→ LIST OF TASKS
**a.** Translate this sentence from the newsletter into Spanish: "Of course, it’s easier to copy a model than to make something new."
**b.** Rewrite the newsletter's stretch from "Fabian Sky Business" through "get a copy.", putting "recording" in place of "video".

→ PAGE TEXT
....

Welcome to the second edition of the Tzu & Co In-review. With so much activity in the world of digital, I realise how difficult it is to keep up. Each issue I’ll cover what we’ve found at Tzu & Co to be the most important, ‘not-to-miss’ stories, articles and announcements. I’ll cover strategy, communication, platforms, trends, opinions and everything in-between. This issue, we focus primarily on the art of making better decisions and what that means for your strategy…

Fabian Sky Business


I spoke on Sky Business News Live about Tzu & Co’s approach to solving strategic business problems through digital.  I’ll share a link to the video when we get a copy.

The interview more so focused on our solution-agnostic business model at Tzu. I wanted to talk more about digital business problems we’re seeing (which we only touched on in the 3-minute interview. I would’ve liked to have gone in more depth, but next time).

The main points I wanted to make are:

  1. Businesses need to transform from businesses that do digital, to digital businesses, if they want to grow in the modern digital world. There is a major difference.
  2. Remove biases in your analysis process, be cautious of affect heuristics for example.
  3. Improve the decision-making process. Remove cognitive biases.
  4. Question your analyst or agencies recommendation and reporting integrity for their own biases.

With this in mind, I have curated some interesting topics that expand on these problems, and provide great frameworks to solve them.


“Every moment in business happens only once. The next Bill Gates will not build an operating system. The next Larry Page or Sergey Brin won’t make a search engine. And the next Mark Zuckerberg won’t create a social network. If you are copying these guys, you aren’t learning from them.

Of course, it’s easier to copy a model than to make something new. Doing what we already know how to do takes the world from 1 to n, adding more of something familiar. But every time we create something new, we go from 0 to 1.”

-Peter Thiel, Zero to One.

In Zero to One, Peter Thiel, billionaire Venture Capitalist and co-founder of PayPal outlines his thesis on the need for entrepreneurs and business leaders to focus on building new things, creating new markets and disrupting their own models to meet the bigger challenges we are facing.

This focus on the evolution of business strategy has its roots in the Blue Ocean Strategy model created W. Chan Kim and Renée Mauborgne. The concept of 1 to n is a Red Ocean strategy – increasing competition in existing markets that creates eventual commoditised products and a race to the bottom that turns the ocean bloody. 0 to 1 is our Blue Ocean – new markets and brand equity that last for decades.

I always recommend starting from the beginning on topics, so check out the original essay to get a deeper understanding of the definition, a framework to structure thinking, and some great real world examples.

Read it here

Blue Ocean strategy is not just a new way of thinking about organizational strategy and design. Business Owners are now applying these principles to the ways they lead organisations, engage talent and drive profitable growth with new opportunity.

....

→ GIVEN ENTRIES
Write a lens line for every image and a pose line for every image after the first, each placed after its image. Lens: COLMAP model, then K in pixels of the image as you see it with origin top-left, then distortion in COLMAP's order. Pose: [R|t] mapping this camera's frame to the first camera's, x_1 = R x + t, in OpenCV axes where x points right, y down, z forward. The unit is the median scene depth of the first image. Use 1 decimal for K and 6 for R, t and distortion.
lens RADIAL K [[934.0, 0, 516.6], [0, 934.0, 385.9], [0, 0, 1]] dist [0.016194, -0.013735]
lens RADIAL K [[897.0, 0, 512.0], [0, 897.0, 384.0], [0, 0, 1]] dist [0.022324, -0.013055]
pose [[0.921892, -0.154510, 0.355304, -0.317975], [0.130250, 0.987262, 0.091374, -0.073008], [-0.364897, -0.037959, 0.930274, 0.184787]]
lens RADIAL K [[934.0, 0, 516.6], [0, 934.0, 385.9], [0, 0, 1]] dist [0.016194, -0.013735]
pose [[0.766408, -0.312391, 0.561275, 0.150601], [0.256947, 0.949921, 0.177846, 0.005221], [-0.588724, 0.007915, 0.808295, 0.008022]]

....

→ SOLUTION LIST
**a.** Por supuesto, es más fácil copiar un modelo que crear algo nuevo.

**b.**
Fabian Sky Business


I spoke on Sky Business News Live about Tzu & Co’s approach to solving strategic business problems through digital.  I’ll share a link to the recording when we get a copy.